* [Problem description]:
Please continue the tribute to Carolyn below, picking up after its final sentence and leaving the entries that follow it aside.

* [Source extract]:
********

This embodied, intimate and personal approach was also core to Katrina’s experience of relationship with Carolyn, and likely many people around the globe. Every interaction involved a discussion about family, about friends, about wellbeing and about the people and things that we cared about. As an editor of Voices, this was apparent in the way that Carolyn would reach out personally to reviewers and writers, naturally beginning a dialogue between all those involved in order to achieve a beautiful outcome through the expression of the piece. She often shared her opinion, frequently offered warm guidance, but never demanded a particular outcome or attempted to skew a dialogue to her preferred direction. As a reviewer with Voices from the early 2000s, Katrina was moved by this personal approach, which was so different to her experiences of other journals. The way Carolyn lived her values without compromise to the dominant ‘scientific’ approach was a powerful model of how to be in a world that seemed to demand a less subjective and more detached approach. After Carolyn completed her time as Editor, it became necessary to articulate and honour these values more clearly, and much of Carolyn’s influence on the forum is now repeated over and over as we bring new editors, reviewers, writers, creators and readers into our community.
Five weeks before she left this earth, Carolyn shared with Susan her sadness that she could not complete a chapter for an upcoming book exploring themes of colonization, themes deeply infused her in writings. In that chapter she was going to explore what she refers to as “radical mutuality,” which she describes as necessary in order to connect deeply (spiritually) with those with whom we work. She described radical mutuality in the following way:
We have to put aside various aspects of our own identity, like “position”, or “healthy” to engage fully. How do we colonize ourselves intra personally as Music Therapists so that this deep connection cannot be realized? Then how do we subsequently colonize our patients and clients?
This type of engagement flies in the face of most Western notions of a therapist’s “place” in the therapeutic encounter. We learn in our training that the therapist is the healthy one, knows the best tools to involve the patient, has been highly trained and has many more resources than the client. The therapist is in a community (culture) of practitioners who share similar competencies. And the list goes on and on.

********

* [Given records]:
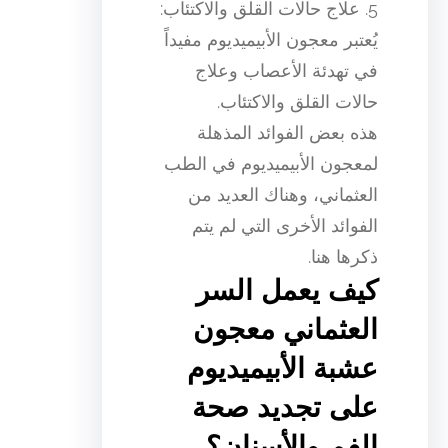
5. علاج حالات القلق والاكتئاب:
يُعتبر معجون الأبيميديوم مفيداً
في تهدئة الأعصاب وعلاج
حالات القلق والاكتئاب.
هذه بعض الفوائد المذهلة
لمعجون الأبيميديوم في الطب
العثماني، وهناك العديد من
الفوائد الأخرى التي لم يتم
ذكرها هنا.
كيف يعمل السر
العثماني معجون
عشبة الأبيميديوم
على تجديد صحة
الفم والأسنان؟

********

* [The answer]:
How can we put aside such a position of privilege to become free enough to experience a deep sense of wonder with our patients and clients, the wonder that brings transformation and change? How can we really “play” when burdened with the many complexities of our own identity?
We miss Carolyn, and we want to go back to the power, poetry, and playfulness of her writing. Just read and listen to the titles of some of the columns she wrote for Voices the first few years: “The Dilemma of More or Less”, “Yearning for Beautiful Ideas”, “Get Me Back to the Music”, “Through the Sound”, “Snowball the Dancing Cockatoo” and “Samba! Samba!”. We can go back to Carolyn’s work in order to learn more about how to move forward.
In a recent book edited by Joseph Moreno, The Lives of Music Therapists, Carolyn describes how she developed a deep healing relationship to music as a young person, and how she initially rejected the idea of music therapy when she first heard about it: “because it seemed that this “profession” did not have much in common with my sense of what music therapy was or could be.” As the current co-editors of Voices, we feel that our sense of what music therapy is and could be has expanded enormously over the years. Carolyn has played no small part in that process. Dear Big Sister: Please hear our message of appreciation and affection. We’re forever grateful.